統合失調症には、認知機能障害という症状があります。
認知機能とは、記憶、思考、理解、計算、学習、言語、判断などの知的な能力を指します。
統合失調症では、これらの認知機能の障害がみられるのです。
それによって、日常生活に困難をもたらすことがあります。

1.選択的注意の低下

情報や刺激を選んで、それに注意を向ける事ができない症状です。

人は沢山の情報に対して同時に注意を向ける事ができます。
テレビを見ながら家事をしたり勉強したりする事はよくある事です。
日本ではテレビだけを見るという人の方が少ないのではないでしょうか。
また、勉強に集中していても雨音が入ってきてなかなか集中できないなどの体験もよくした事があるのではないでしょうか。
居酒屋などではオーダーの声や、注文の声、お客さんの様子を観察し、料理を提供するために運ぶなどの様々な事を同時に行っています。
人は、そうして多数の情報に注意を向けて生活しているのです。

それができないとどうなるのでしょう。

テレビを見ているとテレビばかりを見てしまいます。

勉強をしていても雨音ばかりに気を取られてしまいます。

統合失調症にはそうした仕事ができる人の条件をクリアできないという症状があるのです。

これはどの仕事においてもそうです。

多数の事が同時にできない人間というのは、一般的には、仕事・作業などが出来ないカテゴリーに収まってしまうのが現状です。

2.比較照合の低下

これは過去の記憶と比較して判断できないというものです。

難しい話になるのですが、過去に幼稚園のかけっこで最下位だった子がいるとします。
そして、別の人も同じ体験をしているとします。
そうなるとどちらも同一人物だと思い込んでしまうのです。

また、細かなことにこだわって全体を把握できないという特徴もあります。

言葉に隠された意味や比喩などを理解することができないことがあります。

いわゆる物覚えが悪く、人間関係においても空気が読めないなどの弊害が出てきます。

最初にこう言ったから仕事はこうだと決めつけたり、人が冗談半分で言った言葉をまともに受け取ったり、そもそも冗談を理解できなかったりする事があります。
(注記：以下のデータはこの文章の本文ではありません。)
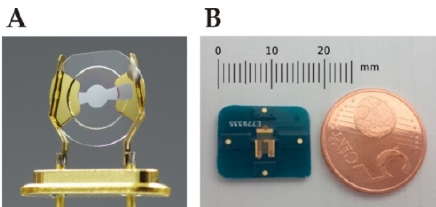
Figure 1. ( A ) Image of 195 MHz HFF-QCM from KVG Quartz Crystal Technology GmbH, (Neckarbischofsheim, Germany). The quartz crystal has diameter of approximately 5 mm, adapted from [93]. ( B ) A 150 MHz HFF-QCM manufactured by Advanced Wave Sensors (AWS) S. L. (Paterna,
そうした意味ではアスペルガー症候群と同じような症状があると言えるでしょう。

アスペルガー症候群というのは非常に診断されにくい病気であり、こうした症状の類似からアスペルガー症候群であっても統合失調症だと診断されてしまう事があります。

統合失調症というのは、そうした病気の絵の具という表情を持つため、様々な病気に、総合されてしまうのです。

3.概念形成の低下

物事をグループ化して概念化できないという症状です。
さまざまな情報に対して、類似点と相違点を区別して物事をグループに分けて概念化する機能が低下しています。
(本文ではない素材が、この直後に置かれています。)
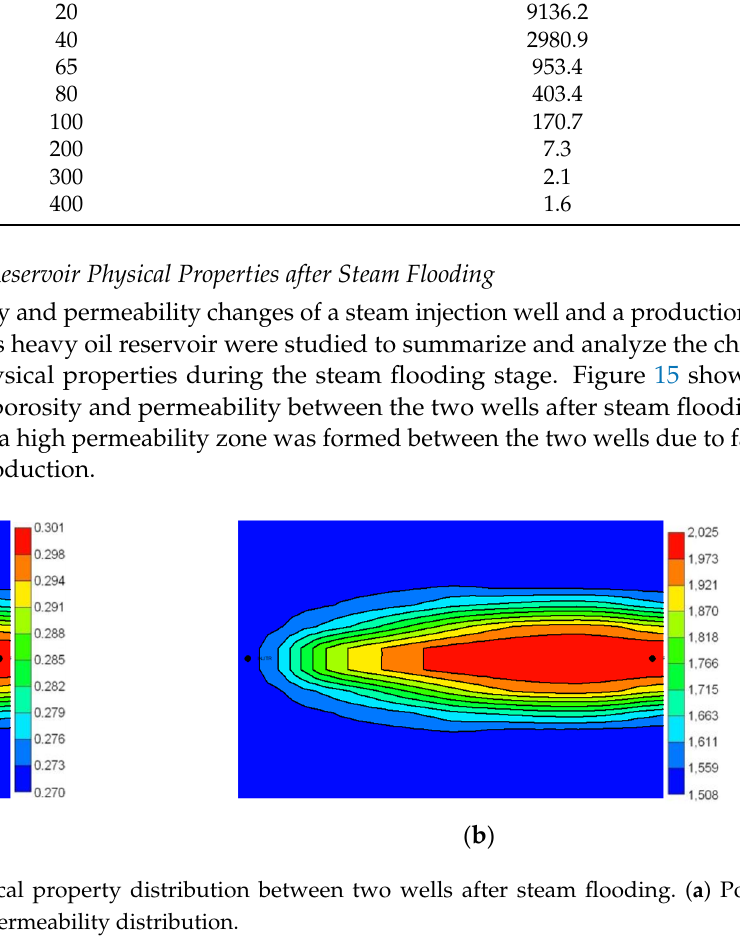
Table 5. Viscosity-temperature relationship [30].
例えば、箱は積み上げ、衣類はタンスにしまうといった整理整頓ができなかったり、手順よく料理ができなかったりするなどの不具合が生じます。

人間は区別する事で物事を適切に処理する事ができます。

さいごに…

人として有能な人は八方美人で色んな事が同時にできて、空気も読めて、人の名前を直ぐに憶えられて、物事を効率よく動かせる人の事をいいます。
そうした人の真逆になるわけですね。

そうなると、社会生活を送る上で非常にハンデを抱えて生きていかなくてはいけません。
かなり不便なものです。
投薬治療によって抑え込めるものは抑え込んでおきましょう。